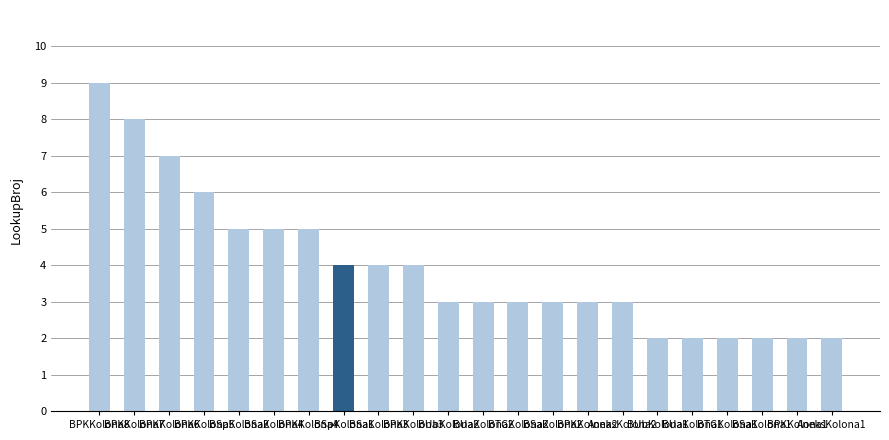

What is the average value?

4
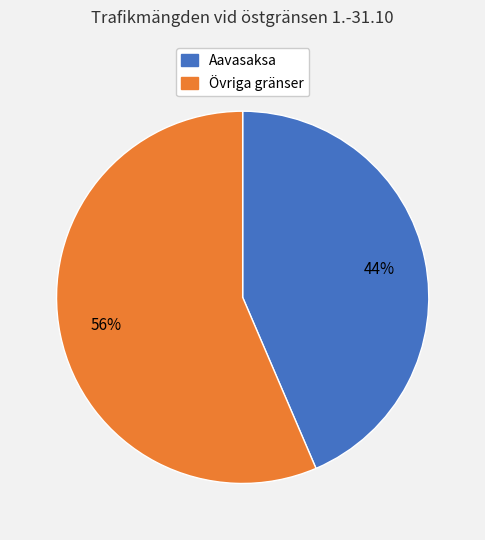

To the nearest percent, what is the average slice percentage?

50%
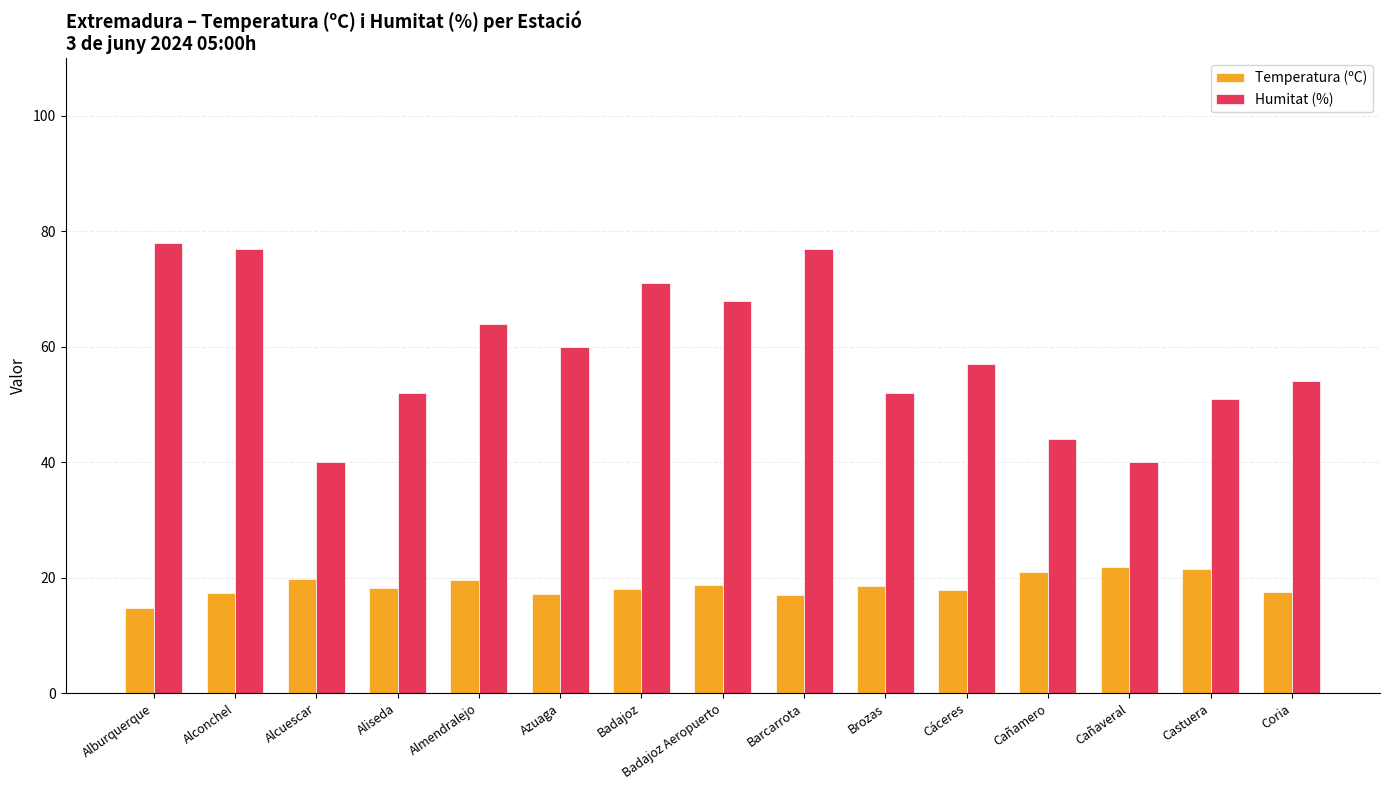

How many bars are there in total?

30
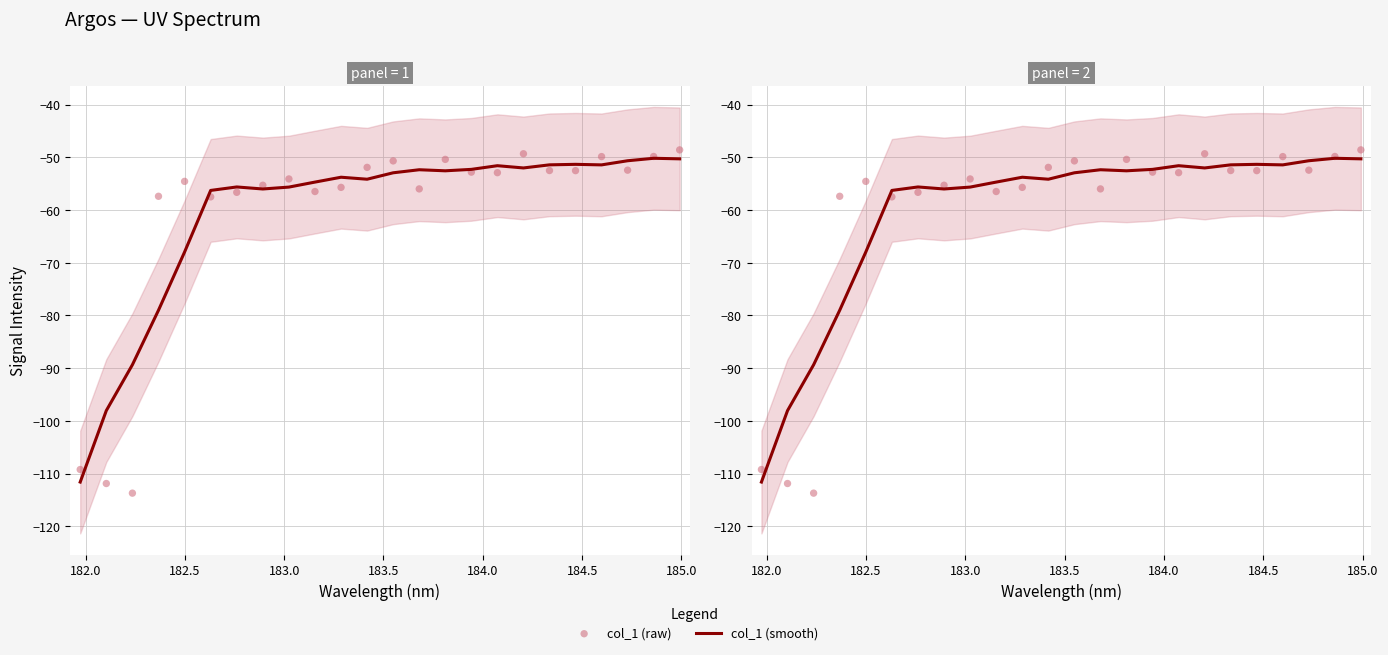

At how many categories does at least one series exceed -94?

22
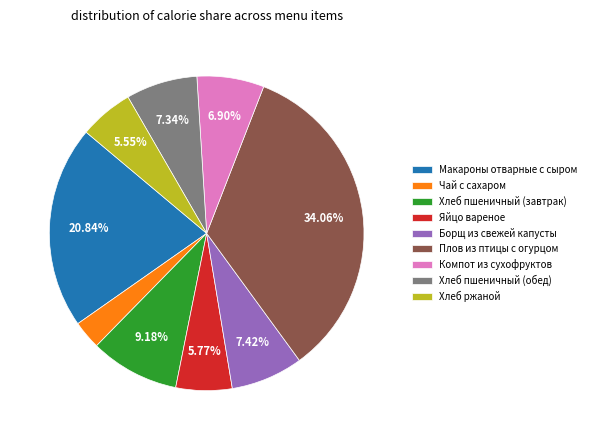

To the nearest percent, what percentage of the pie is Компот из сухофруктов?

7%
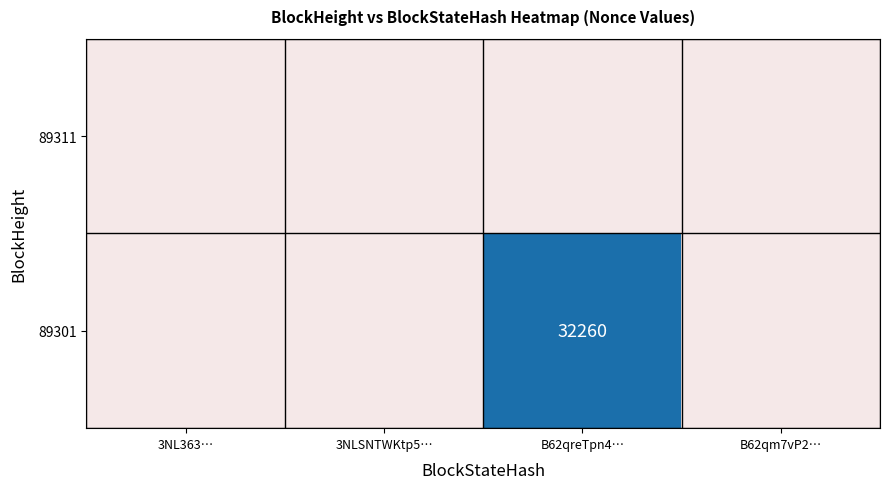

Is it true that 89301 equals 32260 at B62qreTpn4…?

True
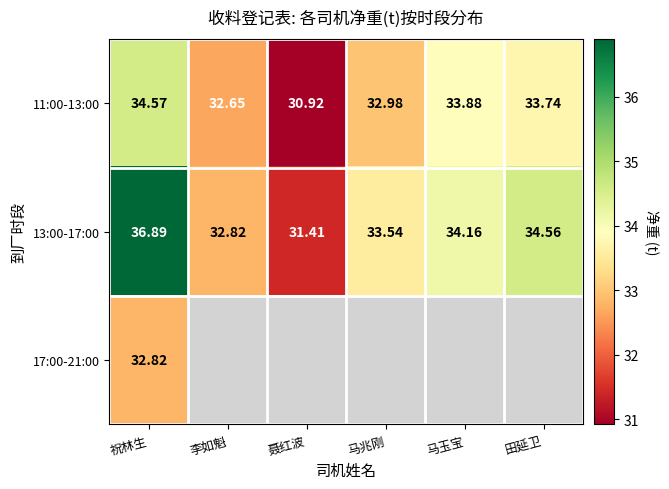

How many values in the 11:00-13:00 series exceed 33?

3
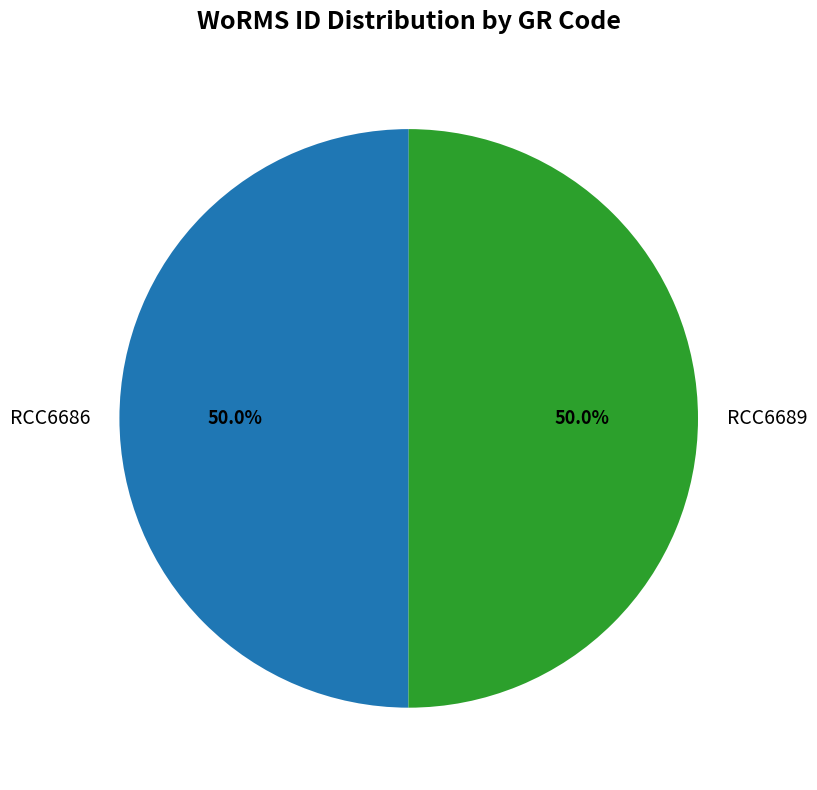

To the nearest percent, what is the combined percentage of RCC6689 and RCC6686?

100%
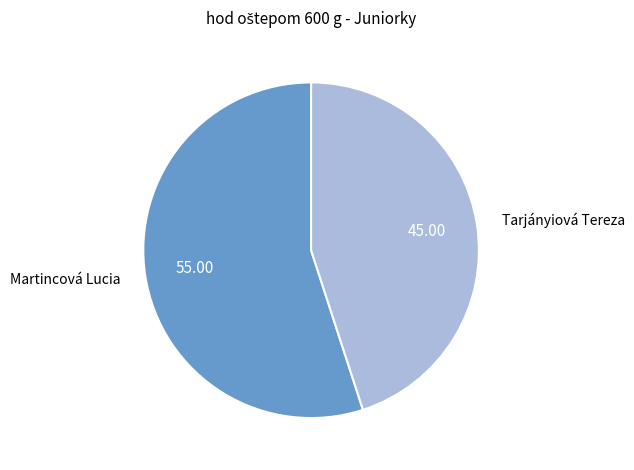

What is the ratio of the value at Tarjányiová Tereza to the value at Martincová Lucia?

0.8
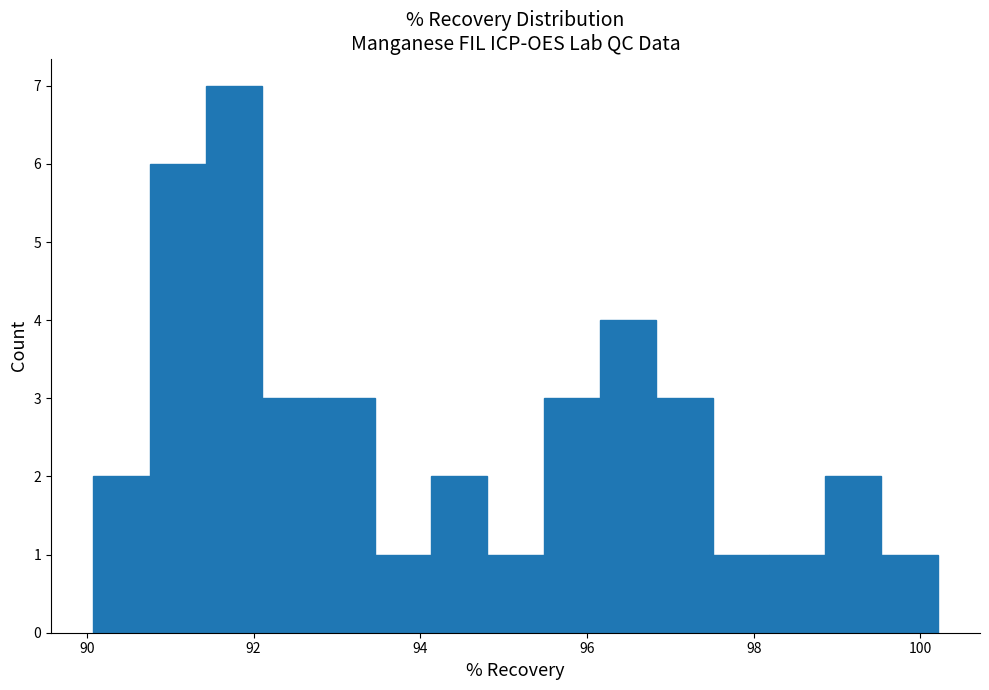

Around what value on the x-axis is the tallest bar? Give the approximate position of its centre, as read against the axis.

91.8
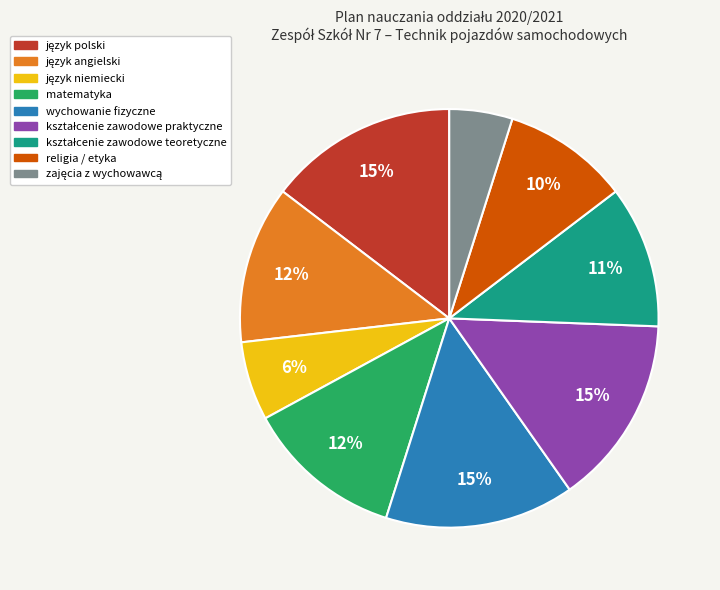

The wychowanie fizyczne slice represents 15% of the pie. True or false?

True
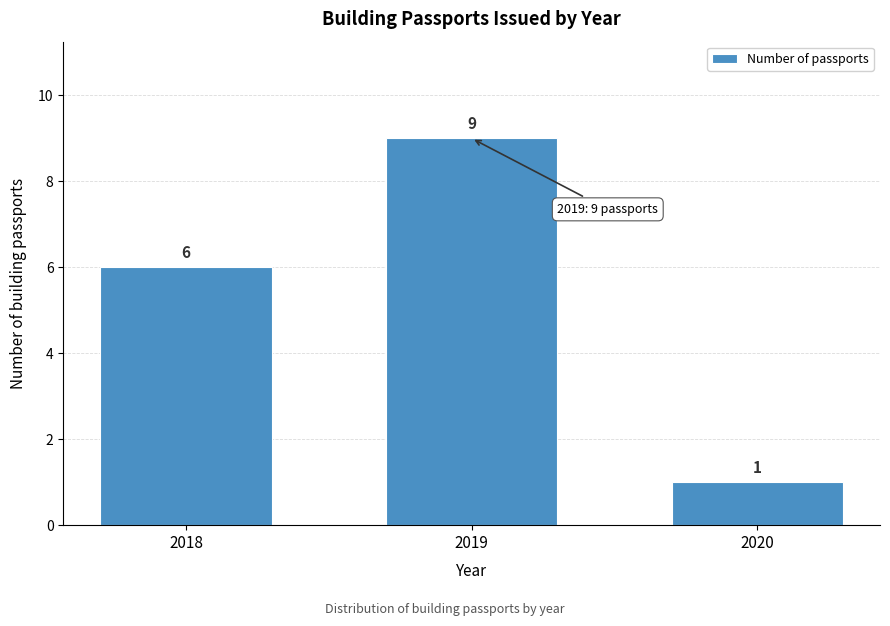

Reading left to right, transcribe all the data shown in this chart.

2018=6	2019=9	2020=1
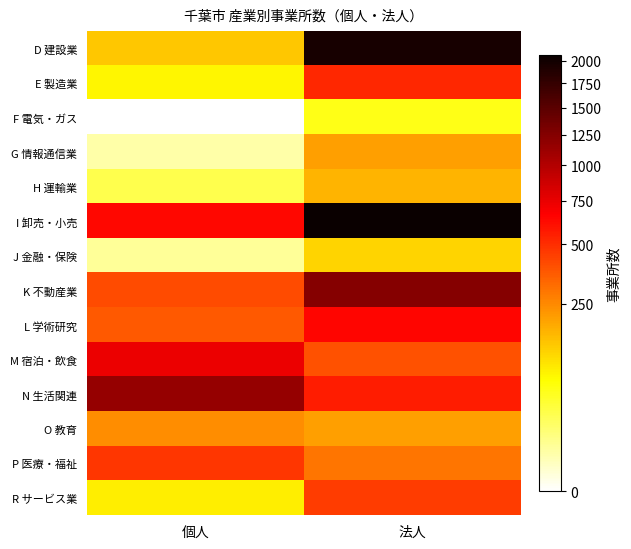

Which has a higher value, 法人 or 個人?

法人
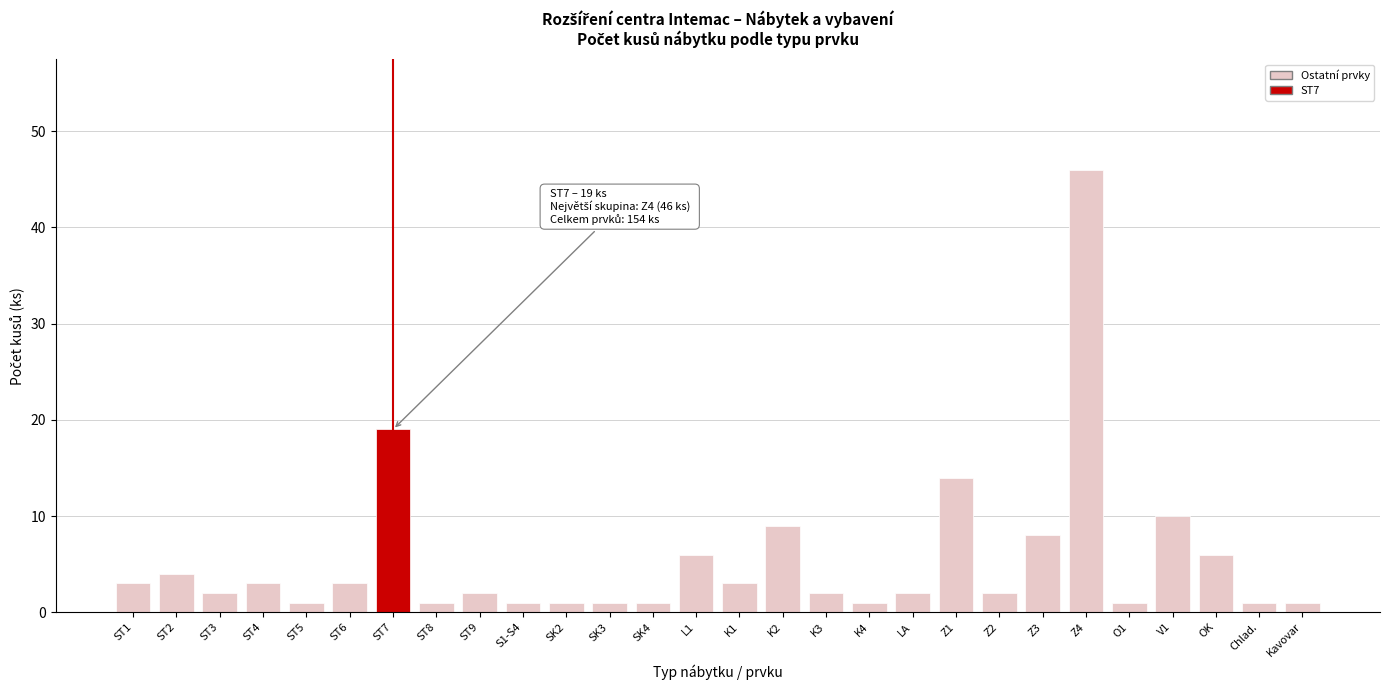

Reading left to right, transcribe all the data shown in this chart.

3	4	2	3	1	3	19	1	2	1	1	1	1	6	3	9	2	1	2	14	2	8	46	1	10	6	1	1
****************
:: The problem ::
Locate every line of the records that contains the word "slice" and copy each such line.

:: Solution below ::
To the nearest percent, what is the average slice percentage?
The wychowanie fizyczne slice represents 15% of the pie. True or false?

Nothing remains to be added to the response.